In the great august cathedral of his holy Lady, he
Daily worshipped at her altars, nightly bent the reverent knee —
Heard the hymns of night and morning, learned the psalm of solitudes:
Knew that God was very near him — felt His Presence in the woods!
But the starry angel, Science, from the home of glittering wings,
Came one day and talked to Nature by melodious mountain springs —
“Let thy son be mine,” she pleaded, “lend him for a space,” she said,
“So that he may earn the laurels I have woven for his head!”
And the Lady, Nature, listened; and she took her loyal son
From the banks of moss and myrtle — led him to the Shining One!
Filled his lordly soul with gladness — told him of a spacious zone
Eye of man had never looked at — human foot had never known;
Then the angel, Science, beckoned, and he knelt and whispered low —
“I will follow where you lead me” — two and thirty years ago.
On the tracts of thirst and furnace — on the dumb, blind burning plain
Where the red earth gapes for moisture and the wan leaves hiss for rain,
In a land of dry fierce thunder, did he ever pause and dream
Of the cool green German valley and the singing German stream?
When the sun was as a menace glaring from a sky of brass,
Did he ever rest, in visions, on a lap of German grass?

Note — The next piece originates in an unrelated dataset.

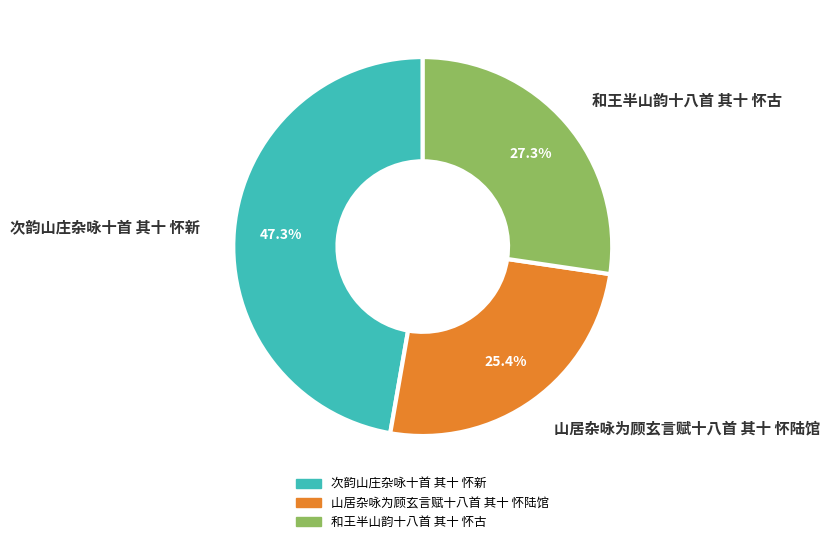

What is the total percentage of 和王半山韵十八首 其十 怀古 and 山居杂咏为顾玄言赋十八首 其十 怀陆馆?

52.7%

Past the waste of thorny terrors, did he reach a sphere of rills
In a region yet untravelled, ringed by fair untrodden hills?
Was the spot where last he rested pleasant as an old-world lea?

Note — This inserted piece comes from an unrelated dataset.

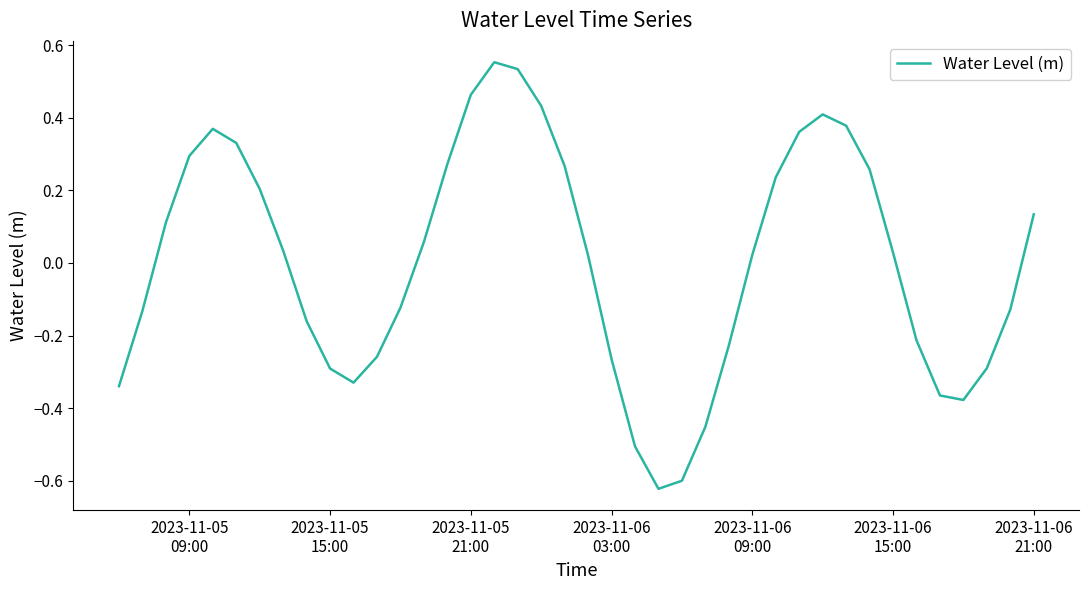

What is the difference between the maximum and minimum values?

1.2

Did the sweet winds come and lull him with the music of the sea?
Let us dream so — let us hope so! Haply, in a cool green glade,
Far beyond the zone of furnace, Leichhardt’s sacred shell was laid!
Haply in some leafy valley, underneath blue gracious skies,
In the sound of mountain water, the heroic traveller lies!
Down a dell of dewy myrtle, where the light is soft and green,
And a month, like English April, sits — an immemorial queen,
Let us think that he is resting — think that by a radiant grave
Ever come the songs of forest and the voices of the wave!
Thus we want our sons to find him — find him under floral bowers,
Sleeping by the trees he loved so — covered with his darling flowers!
Source:
Henry Kendall, Songs from the Mountains, Sydney: William Maddock, 1880, pages 218-224
[Editor: Changed the single quotation mark before “So that he may” to a double quotation mark (in line with the similar usage in this poem).]
John M Wenitong says
Wow! Had never read this poem before today, although I find the poet has drawn from the shadowed figure, a similar humanity and love of nature with all its parts, which I ‘saw’ and textualized in an ancient Australian [aboriginal/indigneous] story, called: “The vanishing”.